Sagan 1954, roman d’Anne Berest, aux Editions Stock, 193 pages, 18€.
Ecrire un roman, c’est faire un mensonge. J’aime mentir. J’ai toujours menti, répond-elle en riant. Allez, souhaite-moi bonne chance.
La vie de Françoise Sagan est fascinante. De nombreux biographes ont narré son parcours : de Pascal Louvrier, à Geneviève Moll, en passant par son propre fils Denis Westhoff. Un biopic a même vu le jour il y a quelques années, réalisé par Diane Kurys, et avec la fabuleuse Sylvie Testud, dans le rôle de Sagan. Aujourd’hui, Anne Berest, à la demande de Denis Westhoff lui-même, écrit à son tour, sa propre vision de la vie de Françoise Sagan. Elle admire l’écrivain, et cela se ressent profondément tout au long du livre.

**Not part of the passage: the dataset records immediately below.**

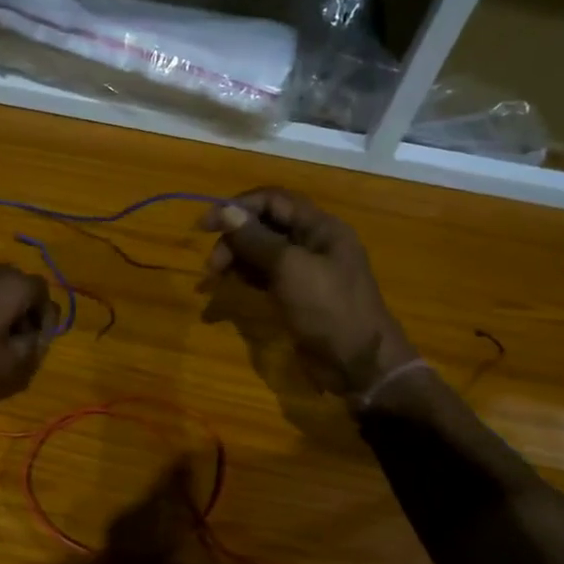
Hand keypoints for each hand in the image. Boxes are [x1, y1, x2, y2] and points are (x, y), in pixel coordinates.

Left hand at [0, 264, 54, 418]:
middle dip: (24, 310)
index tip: (36, 341)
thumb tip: (38, 336)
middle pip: (19, 285)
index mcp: (12, 285)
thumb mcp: (11, 363)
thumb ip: (34, 346)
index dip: (45, 318)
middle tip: (18, 338)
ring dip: (1, 308)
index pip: (43, 292)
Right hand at [200, 188, 415, 396]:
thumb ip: (256, 239)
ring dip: (236, 257)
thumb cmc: (329, 309)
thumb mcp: (290, 269)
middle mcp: (313, 242)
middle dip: (234, 238)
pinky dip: (246, 276)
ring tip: (216, 278)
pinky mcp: (297, 294)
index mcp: (320, 227)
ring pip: (262, 251)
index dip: (237, 207)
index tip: (205, 226)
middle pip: (265, 225)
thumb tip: (225, 211)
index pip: (272, 200)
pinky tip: (232, 286)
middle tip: (212, 267)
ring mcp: (306, 269)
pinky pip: (266, 275)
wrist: (358, 363)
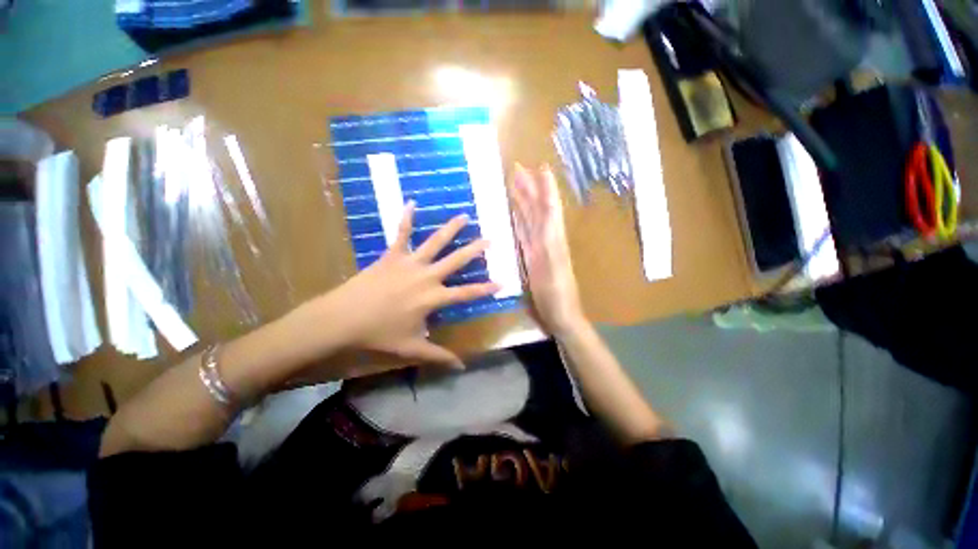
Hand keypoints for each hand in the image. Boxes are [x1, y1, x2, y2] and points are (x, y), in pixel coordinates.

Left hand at [292, 201, 498, 369]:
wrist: (343, 319)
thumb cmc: (379, 334)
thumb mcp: (412, 347)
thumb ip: (439, 356)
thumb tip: (461, 367)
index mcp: (433, 298)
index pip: (467, 293)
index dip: (486, 289)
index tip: (502, 282)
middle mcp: (427, 276)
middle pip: (456, 260)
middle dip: (475, 250)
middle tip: (489, 240)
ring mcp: (410, 263)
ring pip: (435, 242)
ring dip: (451, 229)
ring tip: (464, 216)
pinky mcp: (392, 255)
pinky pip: (401, 233)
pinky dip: (406, 218)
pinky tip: (411, 202)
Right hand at [510, 164, 584, 334]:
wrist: (560, 314)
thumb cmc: (557, 295)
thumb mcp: (553, 269)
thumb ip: (549, 242)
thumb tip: (546, 216)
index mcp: (553, 239)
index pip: (549, 207)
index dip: (546, 187)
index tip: (540, 167)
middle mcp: (546, 238)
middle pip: (537, 209)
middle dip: (529, 188)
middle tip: (518, 169)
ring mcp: (538, 247)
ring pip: (530, 219)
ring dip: (523, 202)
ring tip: (514, 185)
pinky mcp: (531, 257)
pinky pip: (524, 234)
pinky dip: (519, 222)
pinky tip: (514, 214)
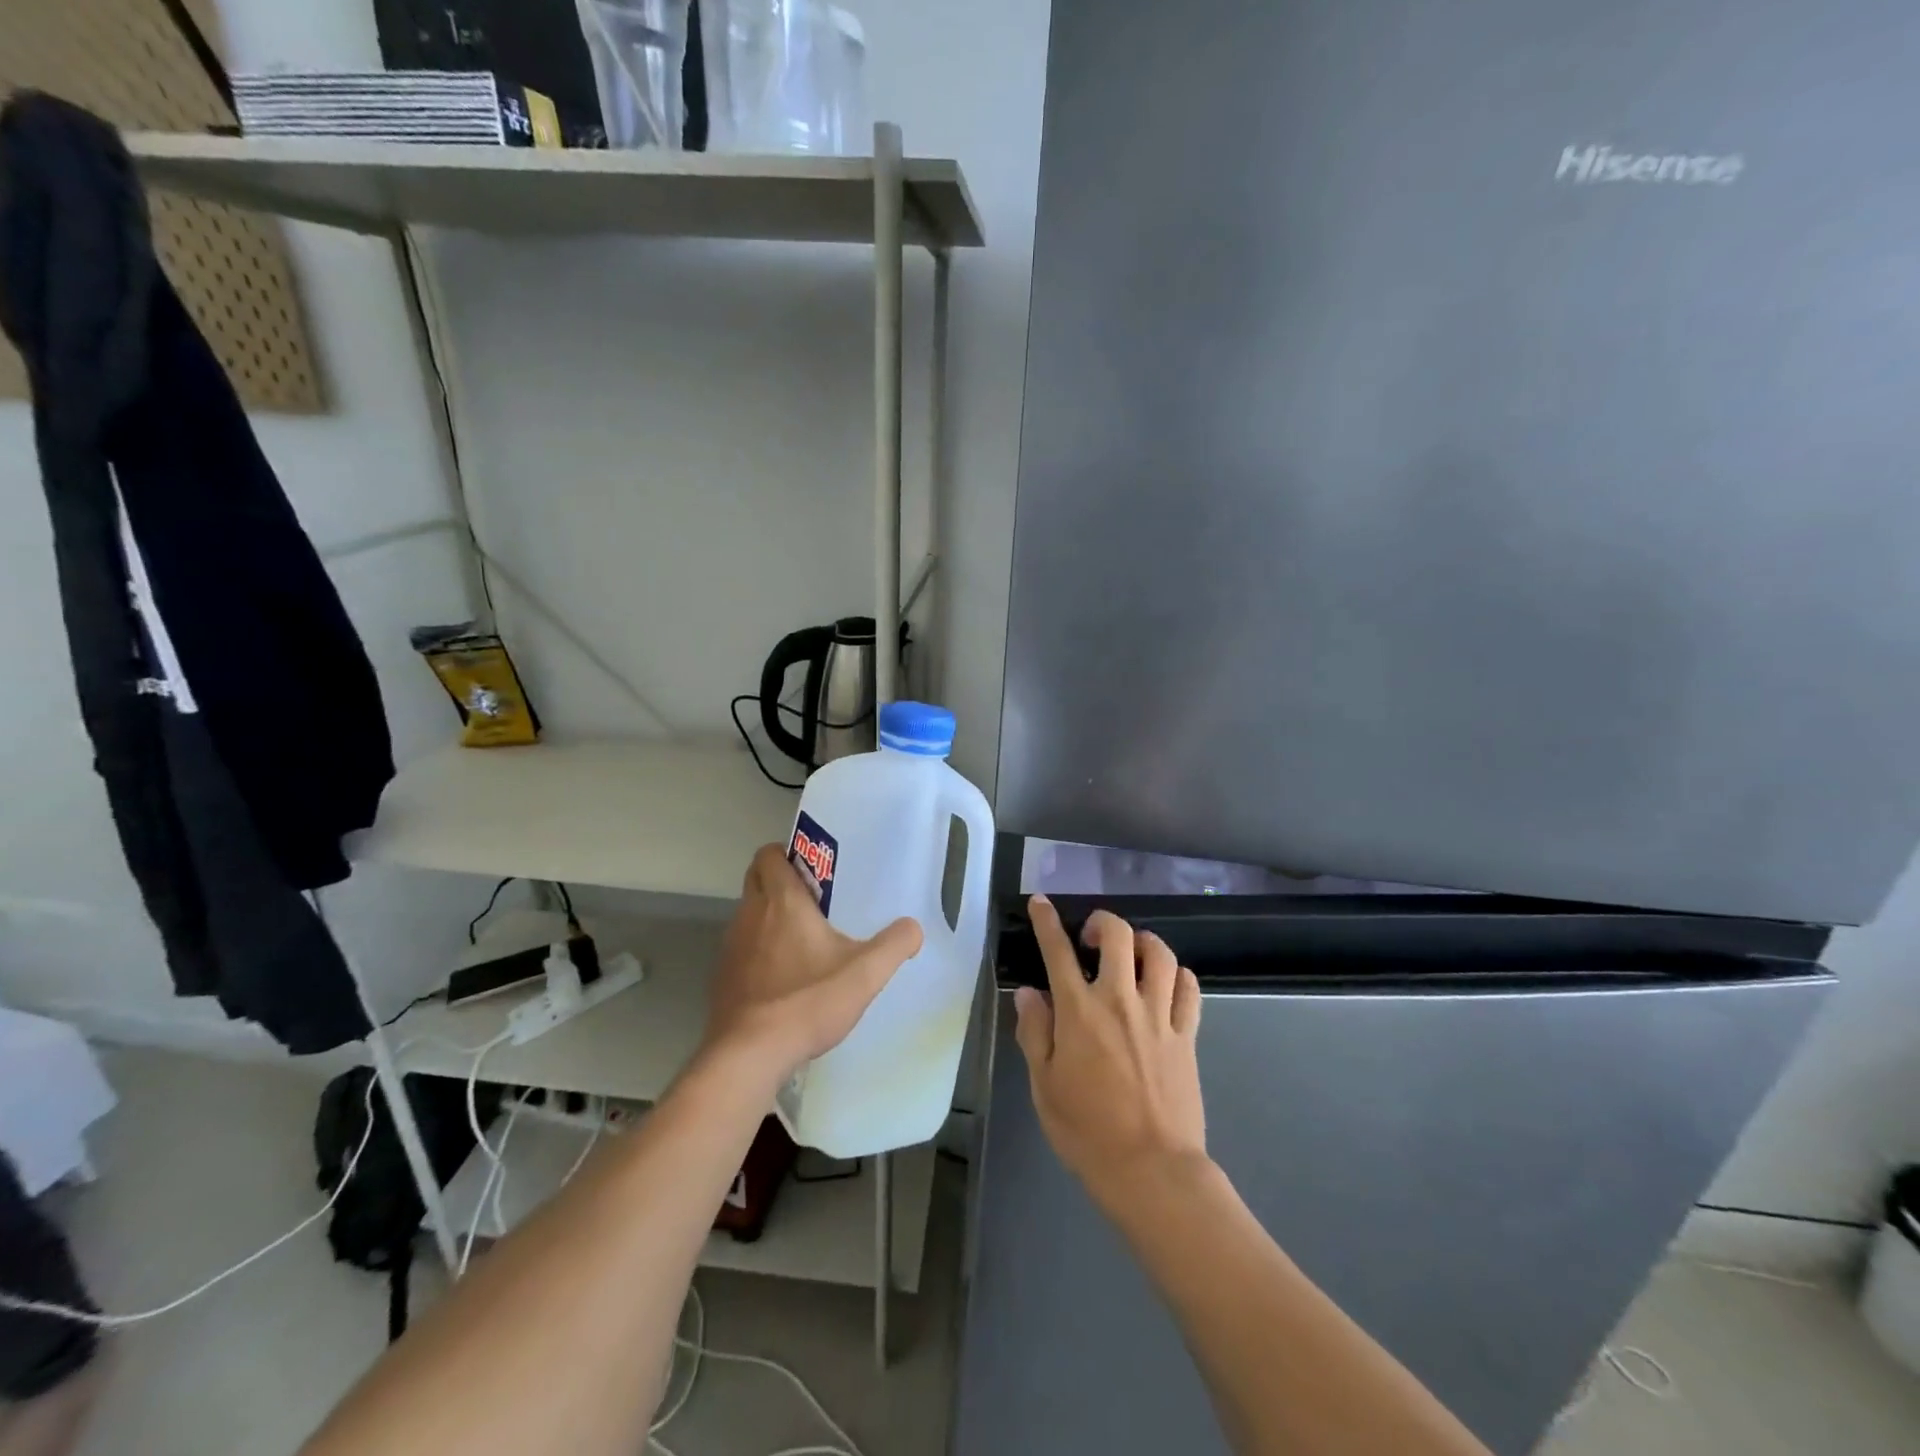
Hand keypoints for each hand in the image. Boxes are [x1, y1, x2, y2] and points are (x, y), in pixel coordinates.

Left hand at [704, 844, 923, 1080]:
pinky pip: (740, 948)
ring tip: (801, 940)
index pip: (769, 854)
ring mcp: (730, 946)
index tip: (813, 869)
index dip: (786, 854)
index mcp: (782, 901)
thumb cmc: (808, 1001)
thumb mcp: (865, 973)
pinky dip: (757, 950)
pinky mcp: (722, 977)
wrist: (750, 1054)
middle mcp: (750, 914)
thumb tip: (913, 928)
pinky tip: (783, 977)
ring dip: (768, 917)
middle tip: (813, 900)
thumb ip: (895, 944)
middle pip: (755, 878)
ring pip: (747, 914)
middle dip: (778, 880)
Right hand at [1014, 897, 1206, 1210]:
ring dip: (1143, 942)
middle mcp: (1121, 1000)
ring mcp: (1159, 1015)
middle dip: (1102, 922)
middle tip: (1091, 938)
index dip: (1046, 921)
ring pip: (1160, 953)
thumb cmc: (1087, 1132)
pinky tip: (1166, 981)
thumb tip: (1030, 993)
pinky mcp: (1186, 1035)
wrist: (1152, 1170)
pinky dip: (1177, 974)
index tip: (1040, 903)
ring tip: (1131, 954)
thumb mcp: (1043, 1085)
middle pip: (1119, 935)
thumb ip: (1035, 1032)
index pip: (1058, 951)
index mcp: (1080, 1011)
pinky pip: (1189, 988)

En 1954, Françoise Quoirez a 18 ans. Elle décide d’écrire un roman. Bonjour tristesse naît. René Julliard le publie. Françoise renaît sous le nom de Sagan, emprunté à Proust. Une nouvelle vie commence. La jeune fille devient célèbre dans le monde entier, et gagne énormément d’argent, qu’elle dépense aussitôt. Tous ces éléments, nous les connaissons, mais Anne Berest choisit de nous les raconter d’une toute autre manière que les biographes habituels. Anne Berest enfile son costume d’écrivain, et laisse de côté celui de biographe, qu’elle ne connaît pas. Elle nous fait entrer dans la vie de Françoise Sagan, par la sienne. Il est d’ailleurs difficile de définir si c’est un récit ou un roman, car Anne Berest a choisi de mêler sa vie à celle de Françoise Sagan. Elle émet des parallèles, et d’étranges coïncidences entre leurs deux parcours.

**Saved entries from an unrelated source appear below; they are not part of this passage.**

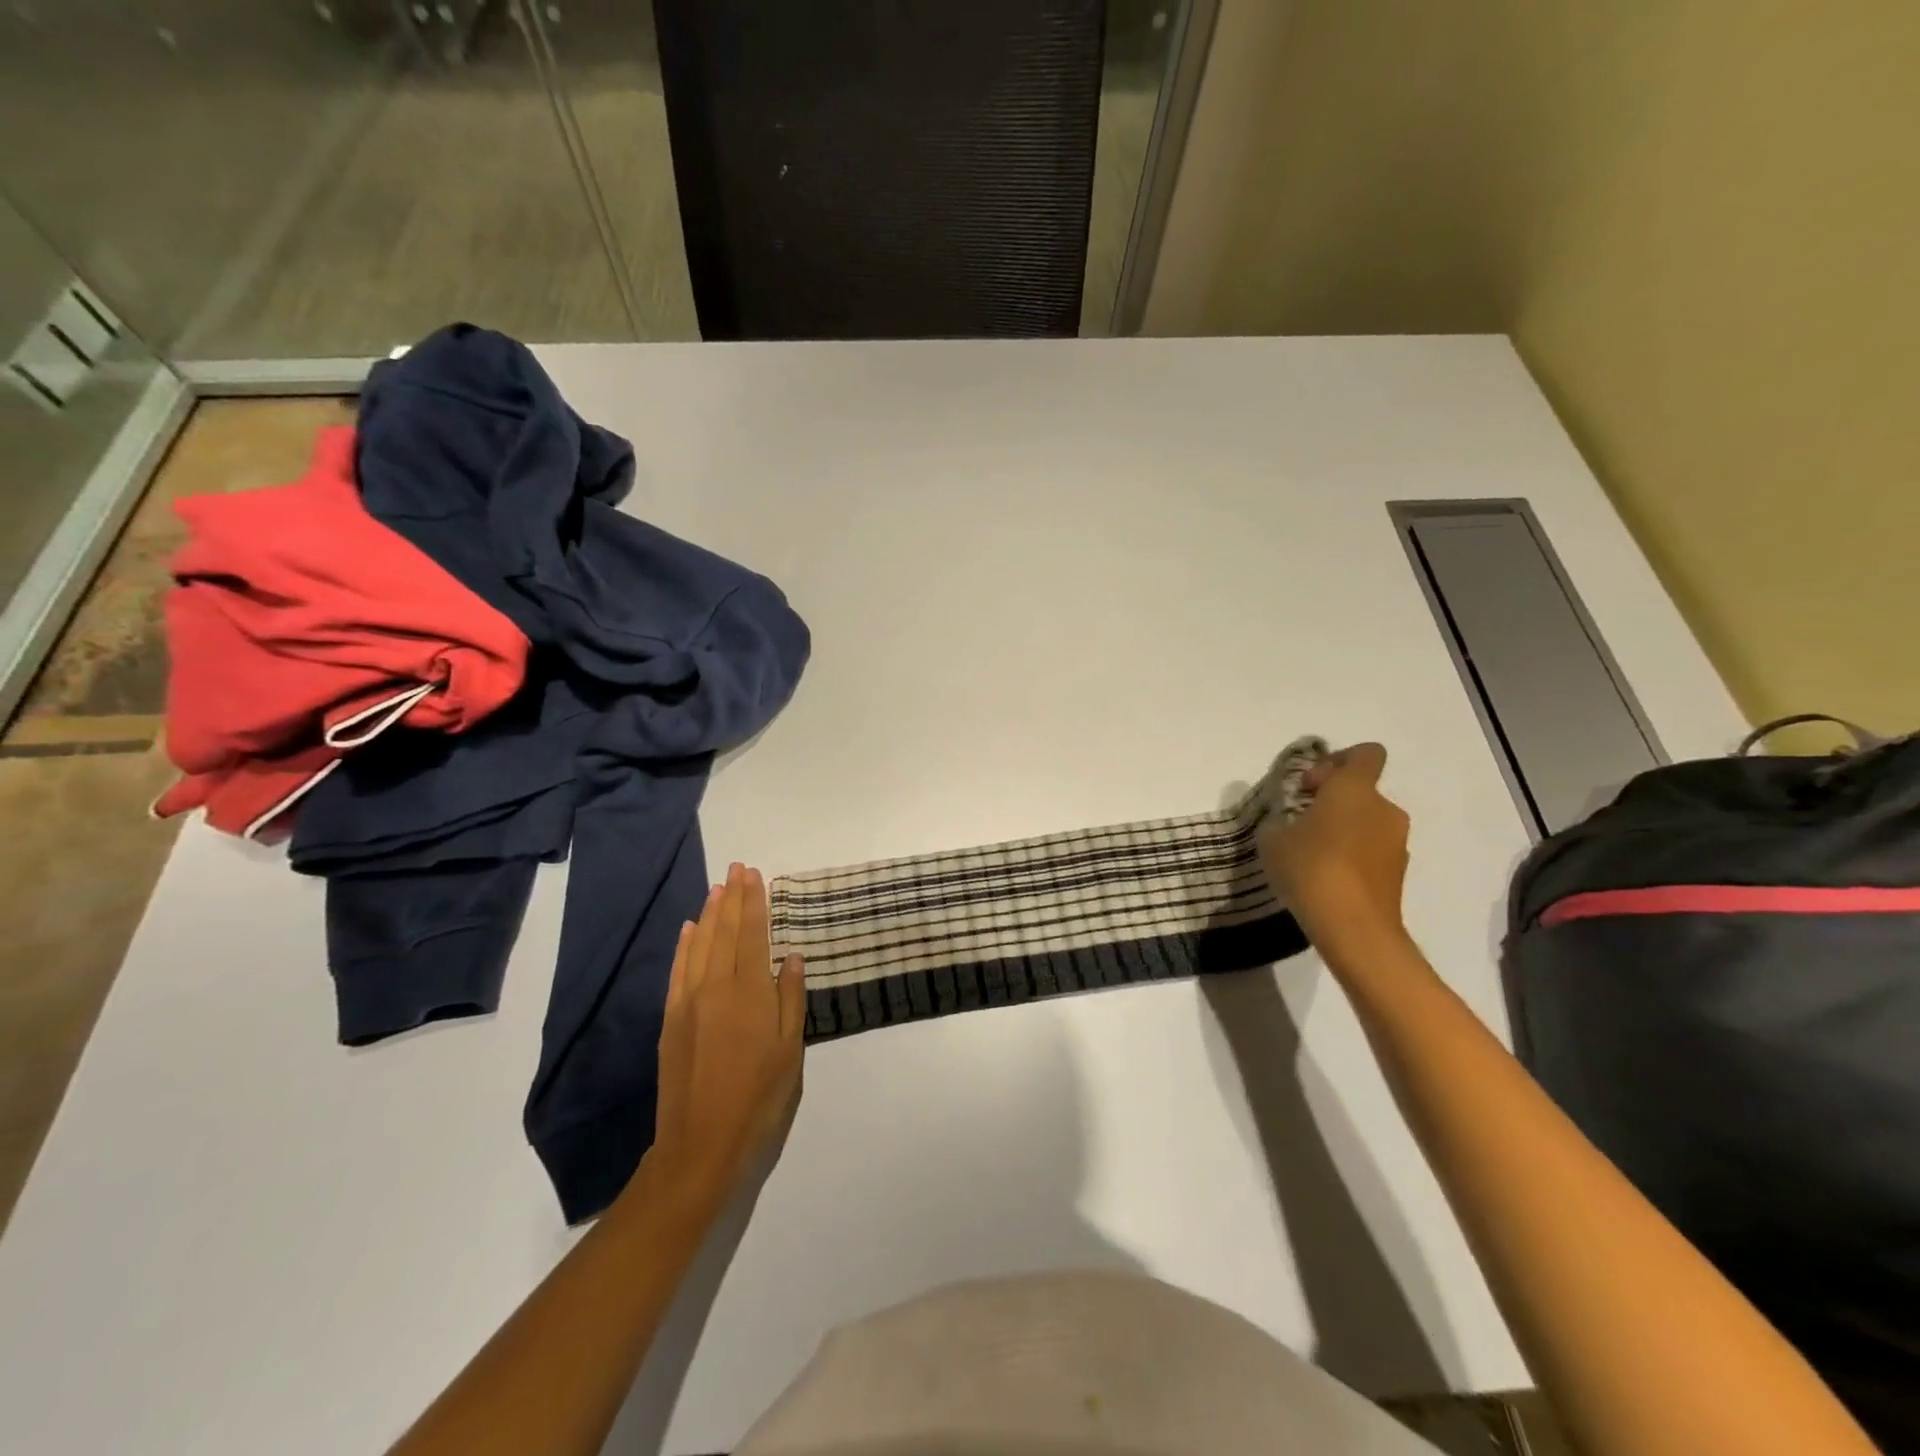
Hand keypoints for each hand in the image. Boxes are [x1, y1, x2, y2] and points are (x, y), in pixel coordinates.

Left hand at [648, 863, 804, 1199]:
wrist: (701, 1147)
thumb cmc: (759, 1100)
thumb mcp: (790, 1052)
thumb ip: (791, 1000)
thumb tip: (793, 957)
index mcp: (749, 993)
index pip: (752, 935)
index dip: (754, 903)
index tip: (754, 874)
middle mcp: (715, 988)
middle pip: (724, 932)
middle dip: (732, 898)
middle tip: (736, 868)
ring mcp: (688, 1003)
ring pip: (700, 946)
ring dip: (709, 914)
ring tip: (717, 888)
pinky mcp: (671, 1022)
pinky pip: (678, 971)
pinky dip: (684, 946)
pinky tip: (688, 930)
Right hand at [1256, 742, 1411, 961]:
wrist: (1353, 928)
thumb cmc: (1309, 868)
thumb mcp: (1272, 837)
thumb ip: (1281, 818)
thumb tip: (1291, 821)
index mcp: (1355, 789)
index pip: (1365, 753)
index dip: (1338, 761)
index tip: (1310, 786)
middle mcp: (1384, 808)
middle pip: (1362, 791)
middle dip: (1334, 801)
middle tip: (1303, 823)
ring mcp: (1397, 842)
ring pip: (1368, 822)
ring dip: (1344, 830)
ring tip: (1312, 856)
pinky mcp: (1399, 872)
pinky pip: (1372, 851)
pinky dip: (1353, 856)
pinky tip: (1328, 879)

(Soudain, la voyante me regarde et me parle comme un médecin donne une ordonnance à la fin de la consultation.) "Vous allez par moment avoir envie de faire certaines choses qui vous sont inhabituelles. Vous aurez envie de boire — allez-y. Buvez de l’alcool. Vous n’avez rien à craindre, elle veille sur vous et saura vous protéger. Elle est très bienveillante à votre égard. Mais faites attention. Vous aurez envie de fumer. Ne vous mettez pas trop à la cigarette, elle fumait par suffocation. Pour s’asphyxier. En revanche, vous pouvez boire, qu’elle s’enivre à travers vous. Laissez-vous faire. Laissez-vus guider par elle. Vers la liberté. Vous ne regretterez rien et jamais vous n’aurez honte. Elle va vous faire grandir. Faire de vous une femme libre. Elle va vous mettre à son école. Laissez-la profiter, en vous, des derniers instants." Je relis ces lignes qui peuvent sembler grotesques. Je n’ai rien à ajouter sur cet épisode, on ne croit pas aux miracles — on les constate.
Sagan 1954 est un sincère hommage à Françoise Sagan. L’implication, le travail de recherche, et la passion d’Anne Berest sauteront inévitablement aux yeux des lecteurs de ce magnifique texte.